Wild ARMs – Alter Code: F
In the mid 90’s, before Final Fantasy VII saw the light of day, an RPG called Wild ARMs was released for the Sony PlayStation. Most of the game was in colorful 2D graphics, except for the 3D battles, and it’s safe to say that this was one of the first 3D engines ever made. The battles may not have been pretty to look at, but you got the job done. Wild ARMs came with an appealing set of characters, great music, challenging puzzles and a good, solid plot. Approximately 10 years later, here comes a remake for the PS2.
|Släppdatum:||15 november 2005 (US)|
Alter Code: F was actually released in Japan in November 2003 and after a 2 year long wait, here it is – fully in 3D, but after only five minutes of this game, I felt greatly disappointed with the character design. You’ll know what I mean once you see the opening sequence. All of the characters in the game look so simple, even ugly sometimes, as if they were put together in a big haste. The character art looks good, but the game does not do it justice. Also, the graphics on several occasions don’t blend well. In battles, the monsters look good, like they did in Wild ARMs 3, but that does not go for the characters. The surroundings look neat though, so it’s not all bad, but it just feels weird to have such a mixture of bad and good graphics for a game released in 2003. But then again, you get used to it, and besides, graphics is not what makes an RPG worth playing anyways.
ACF does not feel as a remake, in fact it reuses many things introduced in Wild ARMs 2 (Gimel coins) and WA3 (Migrant seals, puzzle caves and the white and orange gems in dungeons). The chance to cancel a fight when an exclamation point is visible over your character’s head has also been added. In WA you could not plant anything in the elw’s garden, but at the secret garden in WA3 you could, and ACF has brought in this change as well. All of these things place ACF further away from its original. A remake yes, but does that have to mean changing almost every original game feature? What I would have wanted to see change though is our silent hero. Rudy should be able to express himself like the rest of the crew. Too many times have we seen this in games, for example in Chrono Trigger and it just seems so old-fashioned nowadays. I so wish that they’d given poor Rudy a “voice” this time around, it would have given him much more character.
The battles are very much in WA3 style, with the characters and enemies running around the battle field. In ACF you can now recruit a few people that had supporting roles in the original game, which means our party of three as we know it is no more. This also brings a change to the battles; there are those characters that are in the front and those in the back and you can switch characters as you fight.

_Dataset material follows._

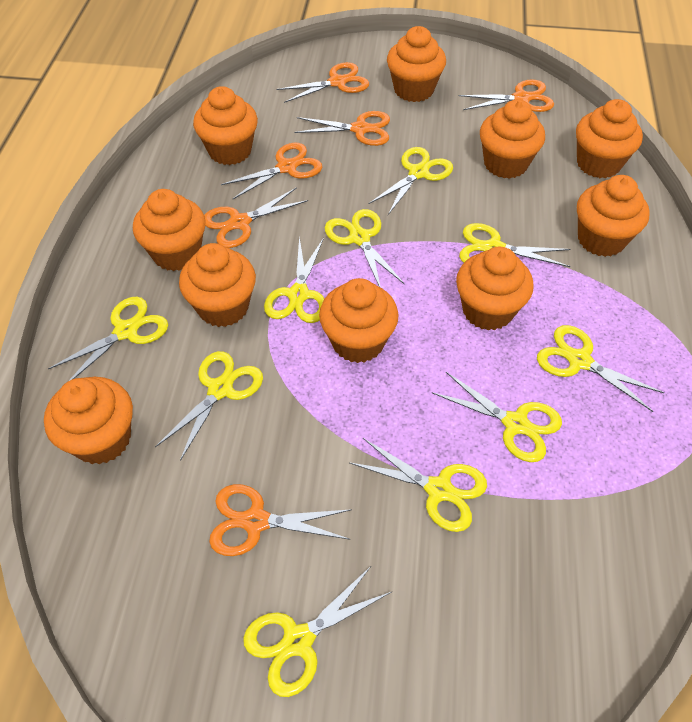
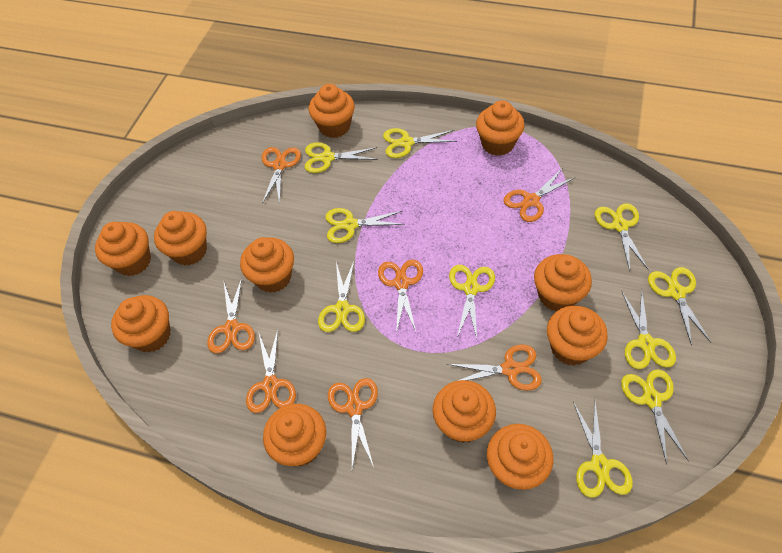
orange cupcake: 10 -> 11
orange scissors: 6 -> 7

The system gives a nice touch to the fights and as usual they are fun and over pretty quickly.
When walking around dungeons or towns, you’ll notice that the camera is sometimes very far away from your character, making him/her look awfully tiny. But there is a plus side not having the camera so close; as you rotate the camera in search of treasures or pathways, you get a good view of your surroundings.
There are no voices in the game – and there’s no need for those really, gamers have played “silent” games for a long time, up until recently. Voice acting is not always a good thing either; a lot of them are so poorly done you can’t stand it. Had there been voices to this game, I bet they wouldn’t exactly have made the game any better.
The score has been remade though, there are many new songs (WA OST had 36 songs, ACF has 92) and I really like these country/folksong tunes that Michiko Naruke creates. Most of it sounds as good as always but there are some exceptions of course. Like the world map theme Lone Bird in the Shire – it sounded much better in the original game. Speaking of the world map; in WA cities and dungeons were visible on the map, but now you use a search radar to find both of these. Sound familiar? Many people may not find these “enhancements” as a bad thing since they worked so well in WA3 for example, but personally, I did not expect to see so much of Wild ARMs 2 and 3 in this remake. Another thing I didn’t expect was some heavy glitch that struck at random in the snowy regions of the world. Suddenly parts of the world would disappear and you would be trapped as if behind an invisible wall. Only solution possible was to save my game with a Gimel coin and press reset.
The Wild ARMs series’ biggest strength is the puzzles that permeate the dungeons. Your main characters have many different tools at hand, but sometimes it’s not as easy as it seems and quick reactions can be a must. But without the puzzles the game would be too easy and it’s nice to face a bit of a challenge when you play.
If you missed the first chance to play Wild ARMs almost 10 years ago, I suggest you take this opportunity, even though it comes with many changes. If you have played the original, then don’t expect to become overly nostalgic through this game. I get the feeling this remake was done just to make the wait for Wild ARMs 4 easier. Nevertheless it brings a good gaming experience, it’s difficult not to enjoy it and I played more than 8 hours in a row on some occasions. After all, this is Wild ARMs.